Middle East Quarterly

Fall 2002

Volume 9: Number 4

Security in the Persian Gulf

Origins, Obstacles, and the Search for Consensus

Arabs, Middle Easterners, and Muslims are the usual categories in which we think about the peoples of the Persian Gulf. If asked what is distinctive about those residing around the gulf, we might add the words “oil-rich.” In a lengthy and extensively documented essay, M.R. Izady argues that those living around the Persian Gulf form a distinctive society. “Gulfies” are only loosely connected to the hinterlands, with those on the Iranian coast having more in common with those on the Arab side of the gulf than with the rest of Iran. And “Gulfies” interacted with the other societies around the Indian Ocean in Africa and the subcontinent fully as much as they did with the rest of the Middle East.
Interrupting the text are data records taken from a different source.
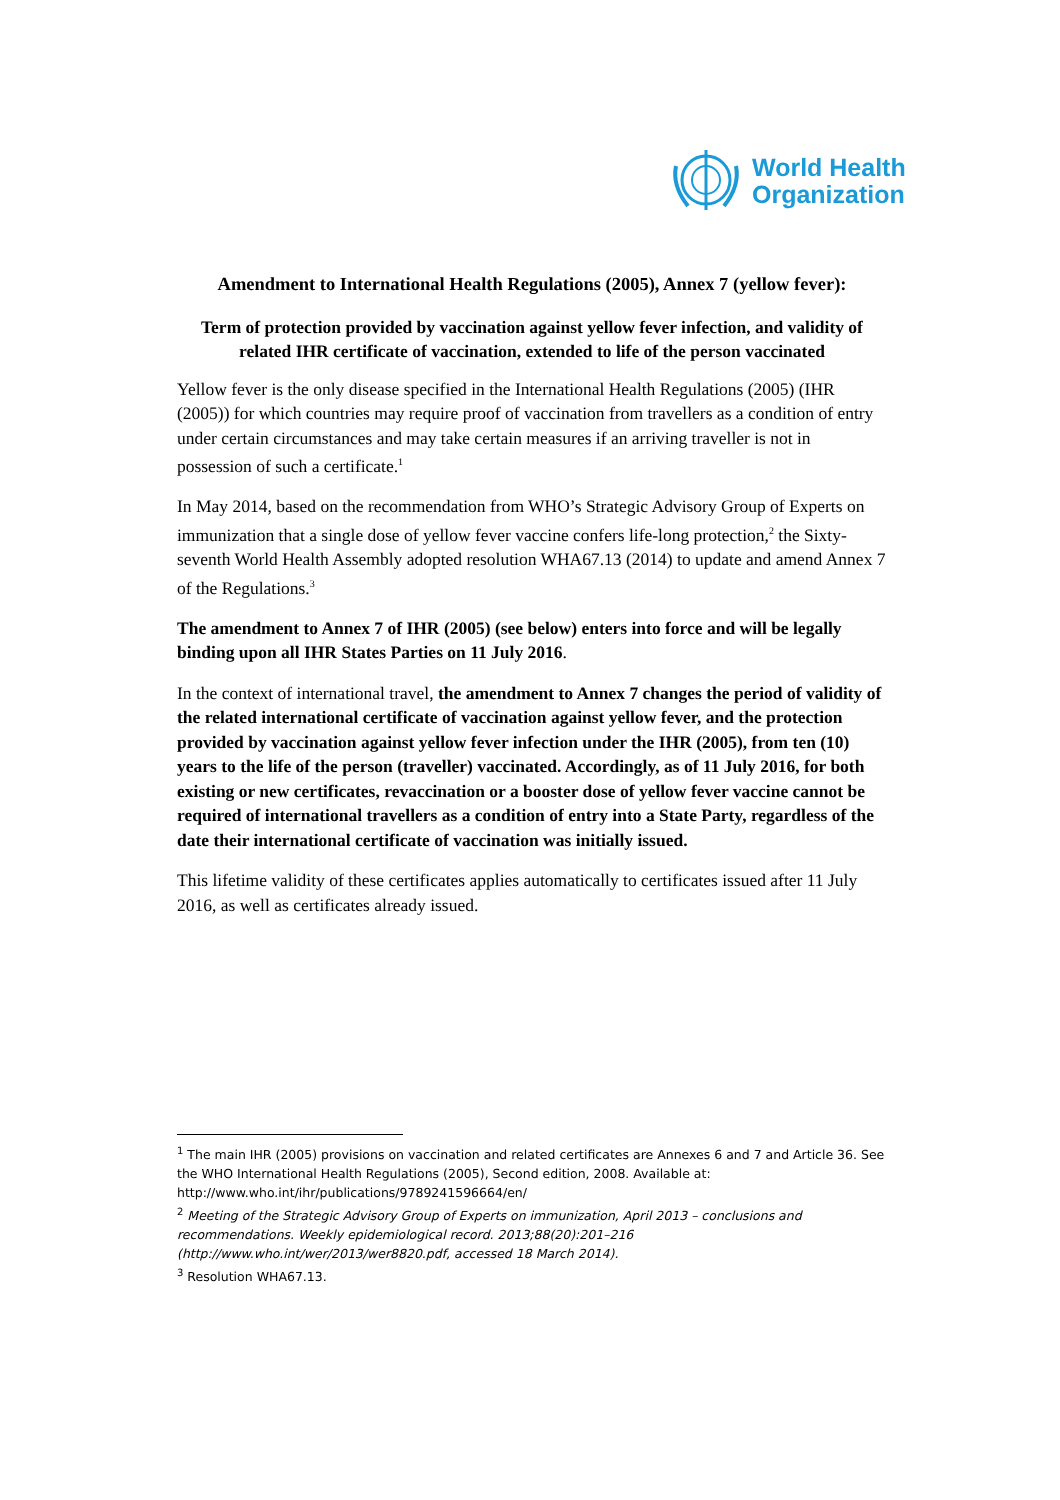World Health
Organization
Amendment to International Health Regulations (2005), Annex 7 (yellow fever):
Term of protection provided by vaccination against yellow fever infection, and validity of related IHR certificate of vaccination, extended to life of the person vaccinated
Yellow fever is the only disease specified in the International Health Regulations (2005) (IHR (2005)) for which countries may require proof of vaccination from travellers as a condition of entry under certain circumstances and may take certain measures if an arriving traveller is not in possession of such a certificate.<sup>1</sup>
In May 2014, based on the recommendation from WHO’s Strategic Advisory Group of Experts on immunization that a single dose of yellow fever vaccine confers life-long protection,<sup>2</sup> the Sixty-seventh World Health Assembly adopted resolution WHA67.13 (2014) to update and amend Annex 7 of the Regulations.<sup>3</sup>
The amendment to Annex 7 of IHR (2005) (see below) enters into force and will be legally binding upon all IHR States Parties on 11 July 2016.
In the context of international travel, the amendment to Annex 7 changes the period of validity of the related international certificate of vaccination against yellow fever, and the protection provided by vaccination against yellow fever infection under the IHR (2005), from ten (10) years to the life of the person (traveller) vaccinated. Accordingly, as of 11 July 2016, for both existing or new certificates, revaccination or a booster dose of yellow fever vaccine cannot be required of international travellers as a condition of entry into a State Party, regardless of the date their international certificate of vaccination was initially issued.
This lifetime validity of these certificates applies automatically to certificates issued after 11 July 2016, as well as certificates already issued.
<sup>1</sup> The main IHR (2005) provisions on vaccination and related certificates are Annexes 6 and 7 and Article 36. See the WHO International Health Regulations (2005), Second edition, 2008. Available at: http://www.who.int/ihr/publications/9789241596664/en/
<sup>2</sup> Meeting of the Strategic Advisory Group of Experts on immunization, April 2013 – conclusions and recommendations. Weekly epidemiological record. 2013;88(20):201–216 (http://www.who.int/wer/2013/wer8820.pdf, accessed 18 March 2014).
<sup>3</sup> Resolution WHA67.13.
But, as Ibrahim Karawan argues, the modern trend has been the assertion of primacy of the state, including the incorporation by Iran and Saudi Arabia of their gulf littorals into a national society. Indeed, the main focus of this volume is on the differences between Iran and its Arab gulf neighbors. Essays by an Iranian (Jalil Roshandel), an Arab (Hassan al-Alkim), and a Briton (Richard Schofield) examine the emotional dispute over islands contested between Iran and the United Arab Emirates, an issue on which neither side appears prepared to compromise. A pair of articles (by Abdullah Alshayji and Bijan Khajehpour-Khoei), examining Iranian views of the Arab gulf states and vice-versa, illustrates that there is no love lost between the two sides. And analyses of the next generation show how Iran and Saudi Arabia are headed in different directions: Mohammad Hadi Semati finds that Iran’s youth is demanding more social, economic, and political reform, while Mai Yamani argues that Saudi Arabia’s educated youth is ambivalent about transformations that would threaten the stable world of extended families relying on patrons.